Exactly what was said in the 1994 conversation between you and Father Bowen's supervisor, Rev. Gabriel Troy, will never be known. But regardless of what was said then, the more important issue is: what will be done now? It seems that the approach of most bishops is to sit back and wait for victims to call. What we really need is a "shepherd" who is willing to go out looking for his "lost sheep."
What will be done to reach out to other men and women in the Fall River diocese who may have been hurt by Father Bowen? Even more important, what will be done to reach out to potential victims in Bolivia, where he lived and worked for three decades?
Notices in parish bulletins encouraging other victims to come forward would be a start in Fall River. Insisting that the St. James Society reach out to the faithful in the 25 remote Bolivian villages where Fr. Bowen worked, alerting them to the accusations against Bowen and again encouraging other possible victims to come forward is also warranted. This could save abused Bolivian children from decades of shame and silence.

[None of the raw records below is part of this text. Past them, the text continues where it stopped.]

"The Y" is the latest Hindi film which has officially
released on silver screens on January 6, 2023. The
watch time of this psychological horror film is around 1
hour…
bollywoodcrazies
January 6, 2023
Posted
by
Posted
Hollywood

"I thought someone else was taking care of that" is not a good response or defense in any situation. It is a particularly inadequate and disappointing when the subject is the sexual abuse of children and the speaker is a bishop. One conversation rarely is enough to ensure that your mail delivery is stopped during vacation. How could one conversation about a child-molesting priest possibly assure you about a matter of such grave importance?
We want you to succeed at your new mission in Boston. We want to give you every benefit of the doubt. We also want you to treat sexual abuse with the seriousness it warrants. But your handling of this case is very troublesome to us. A genuine and thorough effort to contact and help potential Bowen victims here in Massachusetts and in South America will go a long way in convincing us that you are sincere.
We look forward to hearing from you soon.